Pristine CVD graphene shows narrow G and 2D Raman bands near 1585 and 2689 cm-1 and a very weak D band. After covalent grafting, the D band at ~1340 cm-1 grows sharply, a defect-induced D' band appears near 1618 cm-1, and the G band slightly blueshifts as sp2 carbons convert to sp3. A D/G intensity ratio above 1.2 is commonly accepted as proof of covalent attachment; in this work the ratio reached 3.
Why use CVD graphene on SiO2 as a substrate for diazonium chemistry?

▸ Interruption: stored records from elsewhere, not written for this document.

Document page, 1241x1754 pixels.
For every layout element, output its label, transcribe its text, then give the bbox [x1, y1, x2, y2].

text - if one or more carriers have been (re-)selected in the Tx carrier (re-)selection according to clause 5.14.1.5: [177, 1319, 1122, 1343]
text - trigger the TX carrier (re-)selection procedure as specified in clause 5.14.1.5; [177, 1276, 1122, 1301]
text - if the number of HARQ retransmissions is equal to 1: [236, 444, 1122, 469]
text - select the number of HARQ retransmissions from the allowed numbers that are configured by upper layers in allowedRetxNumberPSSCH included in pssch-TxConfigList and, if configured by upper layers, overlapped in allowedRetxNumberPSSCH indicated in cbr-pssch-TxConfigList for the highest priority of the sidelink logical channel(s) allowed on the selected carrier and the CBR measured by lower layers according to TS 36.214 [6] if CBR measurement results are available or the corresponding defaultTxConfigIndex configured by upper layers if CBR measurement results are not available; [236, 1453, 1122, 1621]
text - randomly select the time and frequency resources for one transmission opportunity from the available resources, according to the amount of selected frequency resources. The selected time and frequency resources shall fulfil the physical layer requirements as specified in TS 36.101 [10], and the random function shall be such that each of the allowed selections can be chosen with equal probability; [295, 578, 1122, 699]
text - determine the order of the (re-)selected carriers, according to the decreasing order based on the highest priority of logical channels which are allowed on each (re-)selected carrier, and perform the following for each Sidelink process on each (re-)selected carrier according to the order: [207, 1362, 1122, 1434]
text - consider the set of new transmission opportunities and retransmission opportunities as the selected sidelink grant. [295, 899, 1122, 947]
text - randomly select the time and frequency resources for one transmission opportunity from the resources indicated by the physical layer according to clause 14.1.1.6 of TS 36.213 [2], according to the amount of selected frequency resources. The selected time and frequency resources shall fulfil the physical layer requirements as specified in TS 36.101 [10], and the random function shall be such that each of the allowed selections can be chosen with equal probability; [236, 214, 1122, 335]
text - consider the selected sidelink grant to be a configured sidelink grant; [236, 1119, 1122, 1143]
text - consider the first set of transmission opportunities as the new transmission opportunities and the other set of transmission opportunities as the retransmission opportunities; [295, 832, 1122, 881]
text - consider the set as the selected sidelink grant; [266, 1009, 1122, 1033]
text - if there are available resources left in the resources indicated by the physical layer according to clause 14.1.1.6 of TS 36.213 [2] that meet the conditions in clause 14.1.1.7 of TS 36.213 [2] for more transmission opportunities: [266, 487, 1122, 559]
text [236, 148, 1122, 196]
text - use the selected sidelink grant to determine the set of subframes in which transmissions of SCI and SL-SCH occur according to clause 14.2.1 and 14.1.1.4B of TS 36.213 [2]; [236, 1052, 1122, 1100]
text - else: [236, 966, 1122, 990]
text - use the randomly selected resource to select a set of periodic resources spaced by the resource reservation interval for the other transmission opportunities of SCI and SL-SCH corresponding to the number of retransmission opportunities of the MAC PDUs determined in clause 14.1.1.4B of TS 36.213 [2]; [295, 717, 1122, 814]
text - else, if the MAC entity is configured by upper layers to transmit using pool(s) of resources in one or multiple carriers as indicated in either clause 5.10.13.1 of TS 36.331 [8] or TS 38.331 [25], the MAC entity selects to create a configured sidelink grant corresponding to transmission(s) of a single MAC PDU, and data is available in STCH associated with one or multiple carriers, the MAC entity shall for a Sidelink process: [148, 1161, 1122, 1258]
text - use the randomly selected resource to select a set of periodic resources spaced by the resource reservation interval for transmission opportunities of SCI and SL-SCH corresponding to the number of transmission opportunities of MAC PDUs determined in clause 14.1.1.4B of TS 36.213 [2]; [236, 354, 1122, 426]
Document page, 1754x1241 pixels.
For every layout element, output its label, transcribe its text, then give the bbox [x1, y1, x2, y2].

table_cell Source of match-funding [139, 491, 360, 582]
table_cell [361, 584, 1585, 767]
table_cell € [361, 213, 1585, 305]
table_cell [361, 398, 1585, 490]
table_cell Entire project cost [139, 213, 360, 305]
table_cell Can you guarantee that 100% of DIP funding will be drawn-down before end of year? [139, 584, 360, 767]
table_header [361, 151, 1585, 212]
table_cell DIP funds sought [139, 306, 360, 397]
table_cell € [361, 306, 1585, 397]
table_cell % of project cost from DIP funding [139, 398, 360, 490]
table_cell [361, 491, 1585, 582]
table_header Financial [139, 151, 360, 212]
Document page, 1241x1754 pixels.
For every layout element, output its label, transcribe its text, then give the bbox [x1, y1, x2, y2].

CVD monolayer graphene on a SiO2 wafer provides a flat, optically clean, and Raman-friendly platform whose vibrational fingerprint is well characterized before reaction. The SiO2 underlayer is electrically insulating and chemically inert under diazonium conditions, so spectral changes can be attributed unambiguously to chemistry occurring on the graphene. This makes it the substrate of choice for benchmarking new covalent functionalization protocols on 2D carbon.
What is aryl diazonium nitroxide (ADIN) grafting used for on carbon surfaces?
ADIN compounds attach a persistent nitroxide radical to sp2 carbon through a covalent C–C bond formed during diazonium reduction. The resulting radical-decorated surface is redox-active and can serve as an electrode for organic radical batteries, a spin label for EPR sensing, an antioxidant coating, or a tethered initiator for nitroxide-mediated radical polymerization. The same chemistry works on glassy carbon, carbon fibre, carbon nanotubes, and monolayer graphene.